Example 2 Using the pellets of the carrier 3 prepared in Example 1, copper nitrate, vanadium nitrate, manganese nitrate, iron nitrate, nickel nitrate, cobalt nitrate aqueous solutions, lanthanum nitrate, cerium nitrate and neodymium nitrate were prepared. It was immersed in a mixed aqueous solution of an aqueous solution and an aqueous zirconium oxynitrate solution, dried and then calcined at 500 ° C. for 5 hours to prepare catalysts 8 to 13.

An activity evaluation test was conducted on these catalysts using air containing propane or methanol as a raw material under the conditions of a reaction temperature of 500 ° C. and a gas space velocity of 10,000 h ⁻¹ , and the results are shown in Table 3.

[0031]

[Table 3]

Example 3 Catalysts 8 to 13 prepared in Example 2 were immersed in an aqueous palladium nitrate solution and then calcined at 500 ° C. to prepare catalysts 14 to 19.

The activity of these catalysts was evaluated using a gas containing 1% of methane (the balance of air) at a gas space velocity of 50,000 h ⁻¹ and a reaction temperature of 400 ° C., and the results are shown in Table 4. Table 4 also shows the results after the 1000-hour activity evaluation test.

[0034]

[Table 4]

Example 4 With a diameter of 1 inch, 1 square inch
Honeycomb having 200 openings (200 cells)
Cordierite (2MgO / 2Al)₂O₃・ 5Si
O₂) Base material or MgO, Al₂O₃, TiO₂More
Crystalline composite oxide (MgO.4Al ₂O₃・ 6TiO
₂) Using a base material, ZrO of the carrier 3₂: TiO₂(20:
80) La powder₂O₃The above-mentioned base material carrying 5 wt% of
Honeycomb by washcoating and baking at 1000 ℃
Carriers A and B were obtained.

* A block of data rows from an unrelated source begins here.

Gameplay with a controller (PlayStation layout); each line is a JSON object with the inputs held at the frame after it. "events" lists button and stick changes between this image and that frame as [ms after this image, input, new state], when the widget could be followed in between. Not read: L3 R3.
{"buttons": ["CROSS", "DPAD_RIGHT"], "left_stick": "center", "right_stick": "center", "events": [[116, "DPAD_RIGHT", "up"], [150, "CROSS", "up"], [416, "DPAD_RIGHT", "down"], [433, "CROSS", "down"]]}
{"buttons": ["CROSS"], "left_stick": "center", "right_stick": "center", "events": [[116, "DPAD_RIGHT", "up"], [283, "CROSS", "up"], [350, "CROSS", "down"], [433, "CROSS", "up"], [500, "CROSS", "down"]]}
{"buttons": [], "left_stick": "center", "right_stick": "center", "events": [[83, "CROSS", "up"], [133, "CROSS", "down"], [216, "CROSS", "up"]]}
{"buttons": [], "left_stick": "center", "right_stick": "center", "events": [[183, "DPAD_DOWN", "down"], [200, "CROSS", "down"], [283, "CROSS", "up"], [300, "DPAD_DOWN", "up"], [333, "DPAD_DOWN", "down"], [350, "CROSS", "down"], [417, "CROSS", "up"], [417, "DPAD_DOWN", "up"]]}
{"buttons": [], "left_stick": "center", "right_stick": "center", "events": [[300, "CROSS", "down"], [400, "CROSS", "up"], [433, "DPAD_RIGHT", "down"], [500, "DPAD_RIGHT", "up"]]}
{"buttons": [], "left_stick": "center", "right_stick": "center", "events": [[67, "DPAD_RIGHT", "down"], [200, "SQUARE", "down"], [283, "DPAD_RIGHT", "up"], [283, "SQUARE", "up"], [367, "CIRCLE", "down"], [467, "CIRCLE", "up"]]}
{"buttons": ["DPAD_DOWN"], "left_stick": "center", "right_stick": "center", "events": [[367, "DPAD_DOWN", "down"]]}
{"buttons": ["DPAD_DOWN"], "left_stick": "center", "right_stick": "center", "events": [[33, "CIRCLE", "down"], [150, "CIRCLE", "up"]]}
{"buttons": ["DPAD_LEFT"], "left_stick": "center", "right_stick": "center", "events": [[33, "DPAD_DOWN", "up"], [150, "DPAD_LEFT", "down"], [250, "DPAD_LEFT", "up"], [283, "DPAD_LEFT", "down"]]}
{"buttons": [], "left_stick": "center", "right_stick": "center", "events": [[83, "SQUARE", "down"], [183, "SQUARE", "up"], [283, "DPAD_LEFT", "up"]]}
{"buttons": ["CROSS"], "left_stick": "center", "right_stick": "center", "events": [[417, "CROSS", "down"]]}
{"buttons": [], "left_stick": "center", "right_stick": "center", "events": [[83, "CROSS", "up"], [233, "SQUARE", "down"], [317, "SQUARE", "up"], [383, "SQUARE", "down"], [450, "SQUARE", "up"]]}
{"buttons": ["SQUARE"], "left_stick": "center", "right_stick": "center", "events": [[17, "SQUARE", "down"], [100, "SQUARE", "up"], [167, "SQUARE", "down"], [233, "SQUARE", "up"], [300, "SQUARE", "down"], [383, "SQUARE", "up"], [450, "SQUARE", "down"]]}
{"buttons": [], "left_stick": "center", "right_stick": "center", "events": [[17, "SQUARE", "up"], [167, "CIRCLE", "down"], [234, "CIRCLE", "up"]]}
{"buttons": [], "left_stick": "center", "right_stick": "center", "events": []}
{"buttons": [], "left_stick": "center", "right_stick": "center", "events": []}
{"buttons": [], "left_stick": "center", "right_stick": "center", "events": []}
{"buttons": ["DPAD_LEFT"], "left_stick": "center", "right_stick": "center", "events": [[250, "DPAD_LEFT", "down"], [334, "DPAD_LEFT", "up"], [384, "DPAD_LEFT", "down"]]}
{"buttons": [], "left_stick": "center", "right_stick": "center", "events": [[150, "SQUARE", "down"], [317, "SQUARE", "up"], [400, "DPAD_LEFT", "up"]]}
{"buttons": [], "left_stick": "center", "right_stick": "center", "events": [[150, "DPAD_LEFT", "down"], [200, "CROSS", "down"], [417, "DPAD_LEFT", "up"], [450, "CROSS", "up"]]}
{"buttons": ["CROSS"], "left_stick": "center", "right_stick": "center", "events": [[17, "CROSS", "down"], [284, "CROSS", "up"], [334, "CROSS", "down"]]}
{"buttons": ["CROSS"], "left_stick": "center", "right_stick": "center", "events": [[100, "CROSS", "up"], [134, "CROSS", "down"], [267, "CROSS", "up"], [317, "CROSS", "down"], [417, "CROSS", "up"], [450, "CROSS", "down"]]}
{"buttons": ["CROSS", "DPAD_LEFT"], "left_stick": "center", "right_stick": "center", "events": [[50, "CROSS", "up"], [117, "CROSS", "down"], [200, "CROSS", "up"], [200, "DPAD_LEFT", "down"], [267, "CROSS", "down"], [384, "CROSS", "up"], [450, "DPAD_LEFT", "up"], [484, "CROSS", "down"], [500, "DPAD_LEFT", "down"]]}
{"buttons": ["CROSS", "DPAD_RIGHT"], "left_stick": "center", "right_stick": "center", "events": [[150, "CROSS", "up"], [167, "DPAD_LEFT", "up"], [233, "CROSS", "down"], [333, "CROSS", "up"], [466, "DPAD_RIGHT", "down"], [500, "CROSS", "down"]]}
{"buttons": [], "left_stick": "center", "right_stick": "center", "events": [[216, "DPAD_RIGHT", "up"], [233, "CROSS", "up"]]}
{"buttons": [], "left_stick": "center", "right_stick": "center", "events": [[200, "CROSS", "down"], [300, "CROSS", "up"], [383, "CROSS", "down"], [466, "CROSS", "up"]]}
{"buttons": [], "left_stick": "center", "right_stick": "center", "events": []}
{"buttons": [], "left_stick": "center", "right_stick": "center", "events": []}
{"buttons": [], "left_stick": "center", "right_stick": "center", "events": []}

ZrO₂: TiO₂Hani coat amount
It was 40 parts by weight per 100 parts by weight of the cam carrier.

Each of the carriers A and B was dipped in an aqueous solution of palladium nitrate, dried and calcined at 500 ° C., further dipped in an aqueous solution of zirconium oxynitrate, dried and calcined at 500 ° C. to obtain catalysts 20 and 21.

These catalysts, and further 1 at 1100 ° C.
The activity of the catalyst calcined for 000 hours was evaluated under the conditions of gas space velocity 300,000 h ⁻¹ and catalyst layer inlet gas temperature 400 ° C. using a gas containing 3% of methane (the balance of air).
Got the result.

[0038]

[Table 5]

[0039]

As described above in detail, according to the present invention, an oxidation catalyst having high activity and excellent heat resistance can be provided.

Continuation of front page (51) Int.Cl. ⁵ Identification number Office reference number FI technical display location B01J 23/84 301 M 8017-4G 311 M 8017-4G 23/89 M 8017-4G

Claims (3)

[Claims] 1. A group Ib group, a Va group, a VIa group, a VIIa group, and VI using a complex oxide of zirconium and titanium as a carrier.
An oxidation catalyst comprising a group II element metal or one or more oxides thereof, a rare earth element oxide, and zirconium oxide. 2. The oxidation catalyst according to claim 1, which is obtained by molding a composite oxide of zirconium and titanium into a honeycomb shape. 3. Cordierite, mullite or Mg
An oxidation catalyst comprising a honeycomb heat-resistant base material selected from crystalline composite oxides of O, Al ₂ O ₃ and TiO ₂ coated with the catalyst of claim 1.